> **PASSAGE SHOWN**:
* * *

Well, what I did was have a good cry. This particular issue also took days to figure out. In the end, in case anyone else reading this is running into the same problem, to “fix” it I ended up sending the file to my son who has Adobe Photoshop, and he was able to tweak the file using that program and send it back to me. I still have NO idea how a person who doesn’t have that program (which is really expensive) can get around this. Sigh.

3. I have a great family, and great friends. So many of them read the MS more than once, and offered valuable suggestions on how to make it better. I got tons of encouragement and support all along the way. And I had a great book launch party, with some friends even coming from two hours away to attend! So much fun!

* * *

> **WHAT IS BEING ASKED**: Please reproduce the passage above about finishing and launching a book, word for word and in full.

* * *

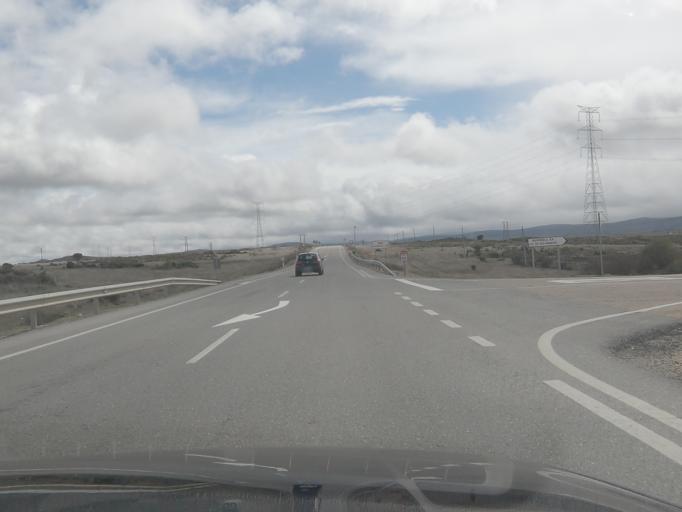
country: ES
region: Castille and Leon
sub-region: Provincia de Zamora
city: Villardeciervos
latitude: 42.0004
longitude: -6.2503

* * *

> **REPLY**:
Well, what I did was have a good cry. This particular issue also took days to figure out. In the end, in case anyone else reading this is running into the same problem, to “fix” it I ended up sending the file to my son who has Adobe Photoshop, and he was able to tweak the file using that program and send it back to me. I still have NO idea how a person who doesn’t have that program (which is really expensive) can get around this. Sigh.

3. I have a great family, and great friends. So many of them read the MS more than once, and offered valuable suggestions on how to make it better. I got tons of encouragement and support all along the way. And I had a great book launch party, with some friends even coming from two hours away to attend! So much fun!